NOTA EM SOLIDARIEDADE AOS QUILOMBOLAS DE ORIXIMINÁ

AMEAÇADOS PELA MINERAÇÃO

 

As organizações abaixo-assinadas vêm à público expressar sua solidariedade  aos quilombolas de Oriximiná, no Estado do Pará, ameaçados pela exploração minerária em seus territórios tradicionais e desrespeitados em seu direito à consulta livre, prévia e informada.

 

O empreendimento é da maior produtora de bauxita do Brasil, a Mineração Rio do Norte (MRN) cujos os acionistas são poderosas empresas nacionais e internacionais: Vale, BHP Billiton, Rio Tinto Alcan, Companhia Brasileira de Alumínio, Alcoa Alumínio, Alcoa World Alumina, Hydro e Alcoa Awa Brasil Participações.

 

Em 2013, o IBAMA concedeu Licença de Operação (LO 1172/2103) à Mineração Rio do Norte para exploração do platô Monte Branco parcialmente incidente na Terra Quilombola Moura.  A Licença de Operação foi outorgada sem consulta prévia aos quilombolas, sem um estudo para avaliar os impactos para essa população e sem o estabelecimento de medidas mitigatórias e/ou compensatórias aos quilombolas.

 

O fato foi denunciado ao Ministério Público Federal, ao IBAMA e a Fundação Cultural Palmares sem que tenham sido tomadas, até o momento, medidas efetivas para reparar tal situação.

 

Outros quatro platôs incidentes nas Terras Quilombolas Alto Trombetas e Jamari/Último Quilombo encontram-se atualmente em processo de licenciamento ambiental (Cruz Alta, Cruz Alta Leste, Peixinho e Rebolado) com previsão de início da lavra em 2021. 

 

Em 2012, o ICMBio concedeu a MRN autorização para as pesquisas geológicas na área desses platôs dentro dos limites das terras quilombolas sem consulta ou informação prévia. Tais pesquisas envolveram mais de 60 funcionários, equipamentos pesados, abertura de ramais e desmatamento dentro dos limites das terras quilombolas.

 

Os quilombolas denunciaram a situação ao Ministério Público Federal que Recomendou o cancelamento da autorização até a consulta livre, prévia e informada. O ICMBio acatou a Recomendação e em janeiro desse ano a autorização foi cancelada.

 

A partir desse fato, a MRN e a Fundação Cultural Palmares deram início a uma forte pressão para que os quilombolas manifestassem sua concordância com os estudos confrontando o direito ao consentimento livre, prévio e informado.

Entradas de dados coletados:

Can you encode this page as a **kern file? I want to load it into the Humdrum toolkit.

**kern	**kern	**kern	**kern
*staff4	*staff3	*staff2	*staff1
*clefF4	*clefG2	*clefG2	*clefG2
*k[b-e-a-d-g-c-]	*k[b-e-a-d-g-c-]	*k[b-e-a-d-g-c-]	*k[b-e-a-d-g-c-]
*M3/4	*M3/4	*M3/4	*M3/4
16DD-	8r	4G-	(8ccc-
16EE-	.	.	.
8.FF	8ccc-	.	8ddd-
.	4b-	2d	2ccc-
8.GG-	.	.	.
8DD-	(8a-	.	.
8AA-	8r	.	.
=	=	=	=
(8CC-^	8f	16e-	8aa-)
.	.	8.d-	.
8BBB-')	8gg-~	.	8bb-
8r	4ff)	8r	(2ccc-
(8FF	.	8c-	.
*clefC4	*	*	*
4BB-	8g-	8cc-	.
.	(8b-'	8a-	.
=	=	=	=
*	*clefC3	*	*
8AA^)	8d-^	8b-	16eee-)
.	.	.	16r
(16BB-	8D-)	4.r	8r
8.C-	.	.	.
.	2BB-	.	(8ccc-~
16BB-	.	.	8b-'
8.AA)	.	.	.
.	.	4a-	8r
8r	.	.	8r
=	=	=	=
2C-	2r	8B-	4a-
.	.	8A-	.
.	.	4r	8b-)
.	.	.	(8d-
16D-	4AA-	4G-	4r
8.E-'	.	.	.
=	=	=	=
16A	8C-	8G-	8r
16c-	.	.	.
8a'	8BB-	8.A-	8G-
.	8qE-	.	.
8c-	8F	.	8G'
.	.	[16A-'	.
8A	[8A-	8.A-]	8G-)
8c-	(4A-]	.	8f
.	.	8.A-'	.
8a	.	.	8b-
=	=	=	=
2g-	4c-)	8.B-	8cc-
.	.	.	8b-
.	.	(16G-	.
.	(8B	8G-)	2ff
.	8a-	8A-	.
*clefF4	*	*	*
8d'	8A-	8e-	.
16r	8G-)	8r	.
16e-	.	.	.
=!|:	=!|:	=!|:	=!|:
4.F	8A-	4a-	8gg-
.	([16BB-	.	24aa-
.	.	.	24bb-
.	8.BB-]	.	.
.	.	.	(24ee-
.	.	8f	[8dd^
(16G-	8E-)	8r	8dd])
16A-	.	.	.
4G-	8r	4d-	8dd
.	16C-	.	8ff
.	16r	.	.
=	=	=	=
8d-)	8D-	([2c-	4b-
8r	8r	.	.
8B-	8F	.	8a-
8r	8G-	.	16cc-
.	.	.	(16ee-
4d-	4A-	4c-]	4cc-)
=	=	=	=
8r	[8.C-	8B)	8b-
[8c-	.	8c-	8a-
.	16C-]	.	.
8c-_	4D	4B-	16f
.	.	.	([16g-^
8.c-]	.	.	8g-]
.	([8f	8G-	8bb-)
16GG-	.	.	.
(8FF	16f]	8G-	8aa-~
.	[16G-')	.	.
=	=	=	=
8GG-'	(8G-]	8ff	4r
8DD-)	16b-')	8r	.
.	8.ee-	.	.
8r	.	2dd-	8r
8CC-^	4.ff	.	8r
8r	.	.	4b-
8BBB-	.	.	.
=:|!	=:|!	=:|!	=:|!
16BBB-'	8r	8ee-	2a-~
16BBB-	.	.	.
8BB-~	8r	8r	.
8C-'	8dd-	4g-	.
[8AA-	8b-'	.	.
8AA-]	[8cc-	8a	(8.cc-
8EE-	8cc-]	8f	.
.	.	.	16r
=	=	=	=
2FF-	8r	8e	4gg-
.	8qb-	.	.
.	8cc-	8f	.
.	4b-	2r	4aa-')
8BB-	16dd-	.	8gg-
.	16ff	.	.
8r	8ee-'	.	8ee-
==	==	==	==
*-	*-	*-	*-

SOBRE A TAREFA:
Prossiga a nota de solidariedade aos quilombolas de Oriximiná, começando logo após a última frase apresentada.

RESPOSTA ABAIXO:
Desde fevereiro, reuniões vem sendo promovidas pela Fundação Cultural com os quilombolas a suposto título de informação mas que, na verdade, são tentativas de constranger os quilombolas a rapidamente aceitarem a realização dos estudos da mineradora.

 

Tais reuniões tem sido agendadas no atropelo desrespeitando as diversas instâncias de decisão dos quilombolas e sua forma tradicional de deliberar, favorecendo a divisão entre as comunidades. As reuniões têm contado com a ostensiva participação da MRN e mesmo de políticos locais na defesa da empresa. Até hoje, os quilombolas não contam com as informações básicas sobre os estudos geológicos e os estudos de impacto ambiental planejados para ocorrerem ainda esse ano.

 

A Fundação Palmares não cumpriu compromisso assumido ainda em fevereiro de 2013 de elaborar proposta de plano de consulta para nortear o processo de informação, diálogo e construção de acordos com a MRN.  E pior, a Fundação Cultural Palmares vem repetidamente alegando que a consulta não é necessária na etapa dos estudos, contrariando o princípio básico da consulta que é ser prévia.

 

A pressão continua comprometendo os princípios da boa fé e da liberdade. E a principal reivindicação dos quilombolas que é a titulação de suas terras está esquecida. As Terras Quilombolas Alto Trombetas, Jamari/Último Quilombo e Moura ainda não tiveram o sequer o Relatório Técnico de Identificação e Delimitação publicado, apesar de pronto.

 

Nos solidarizamos com os quilombolas e exigimos que o governo federal atue com isenção, promova o entendimento ao invés de favorecer os planos da mineradora, e garanta uma consulta realmente livre, prévia e informada reconhecendo e respeitando o modo e o tempo dos quilombolas tomarem suas decisões, conforme garante a Convenção 169 da OIT.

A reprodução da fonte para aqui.